During a recent interview at the Chicago Auto Show, Browning said that “the entry-level has really done quite well in terms of bringing extra people in.” He was, of course, referring to customers that previously, drove competitors’ vehicles and before the 2011 model, wouldn’t have viewed the Jetta as an alternative. Browning also went on to say that some 60 percent of 2011 Jetta buyers are ‘conquests’ from other brands.
Through research, VW has concluded that the reason why previous Jetta models weren’t as popular was one; retail price and two, the perception of high maintenance costs. With the current car starting at $15,995 in the U.S. and VW throwing in three-year scheduled maintenance program, the company says it has uncovered a largely new customer base for its bread and butter offering.

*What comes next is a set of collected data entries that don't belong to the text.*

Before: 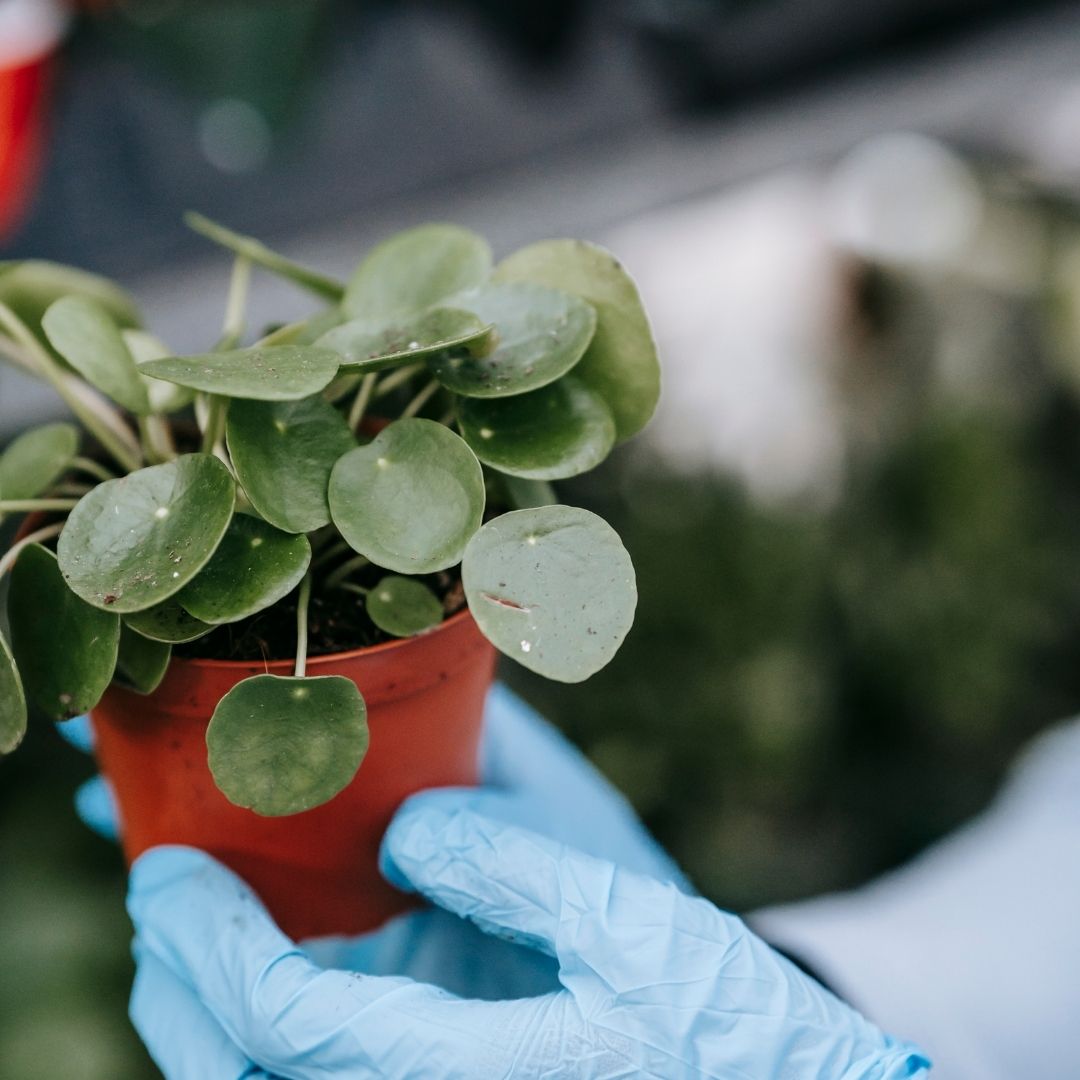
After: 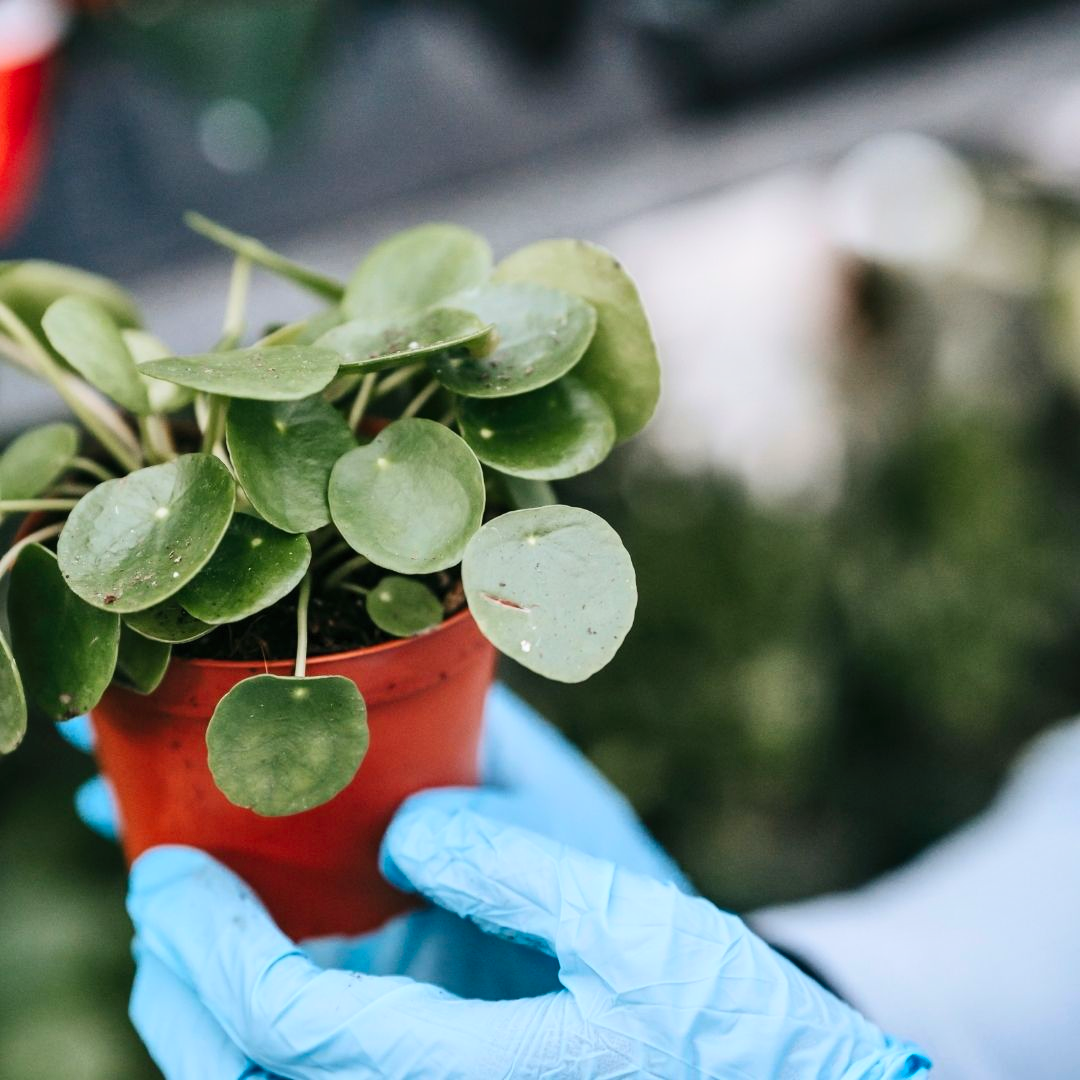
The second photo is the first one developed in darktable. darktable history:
levels: white 99.9%
shadows and highlights: soften with gaussian
contrast brightness saturation: contrast 0.203, brightness 0.159, saturation 0.215
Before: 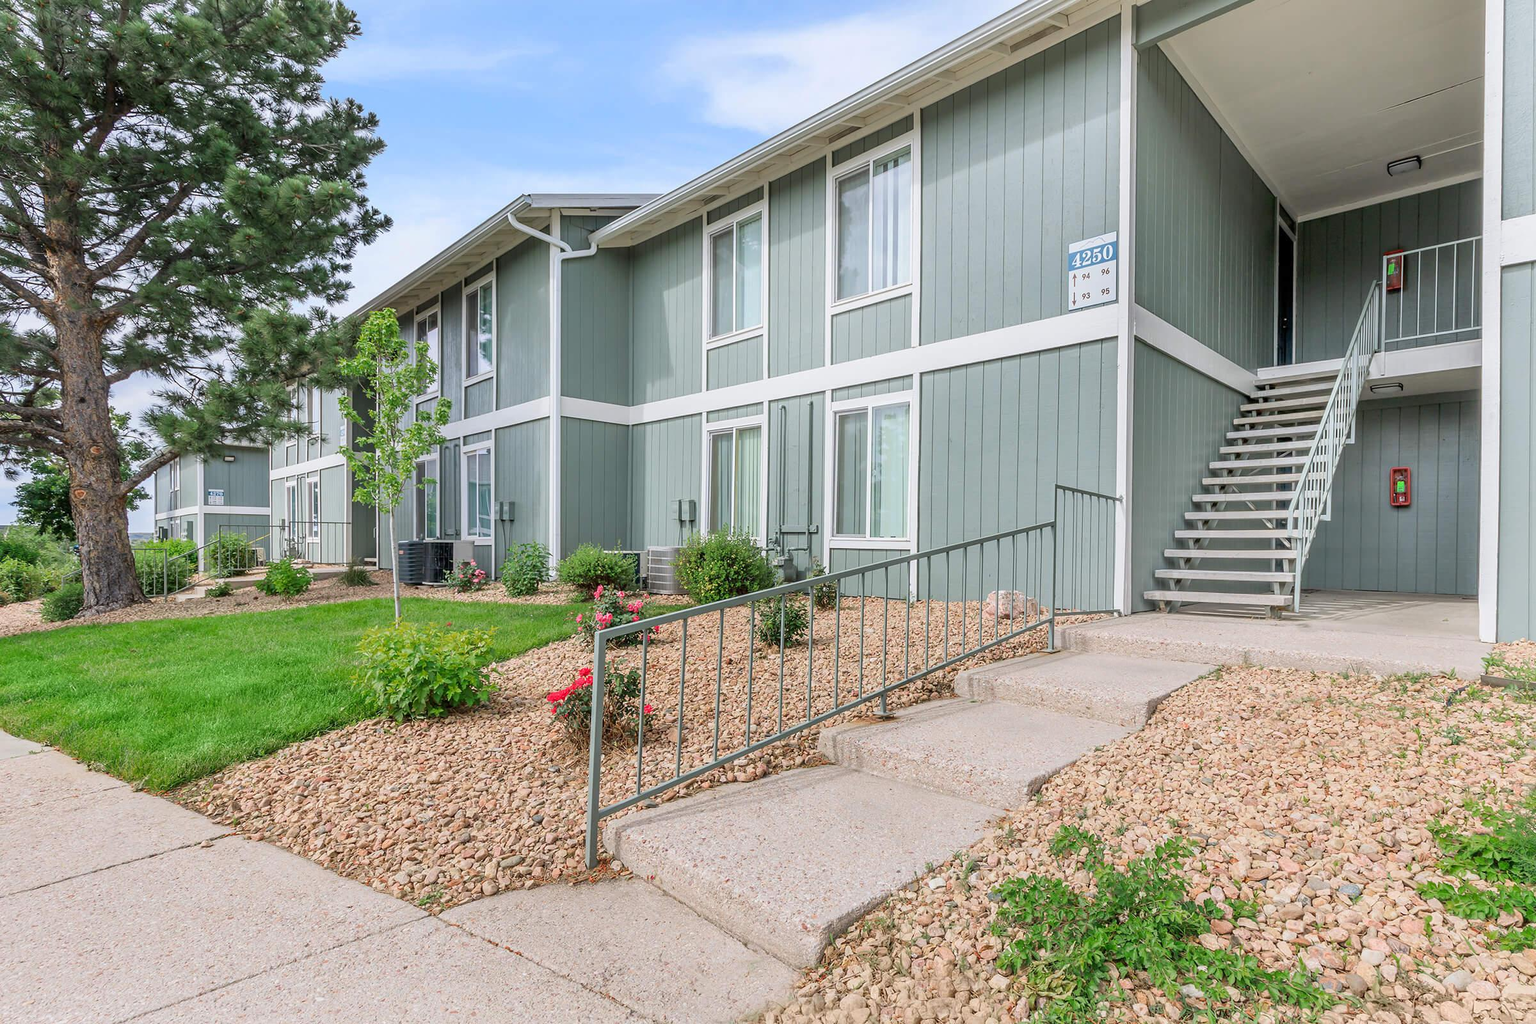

But although the 2011 Jetta might be the most porridge-like ever, at least as far as VW enthusiasts and loyalists are concerned, there’s still a glimmer of hope. The 2012 Jetta GLI model with tauter suspension, turbocharged 2.0-liter four, higher level of feature content and an available Fender sound system, promises to provide at least some of the thrills, traditional sporty VWs are known for when it goes on sale here as a 2012 model.
And yet VW seems firmly entrenched on increasing volume in the U.S. market; targeting total sales of 1 million units annually (including Audi) by 2018. In order to get there it will likely have to rely on affordable, dull cars, like the base Jetta and the new $20,000 Passat; due out later this year.
Let’s just hope that alongside the porridge for breakfast, we can still get some chili for lunch – the GLI is certainly a nod in the right direction.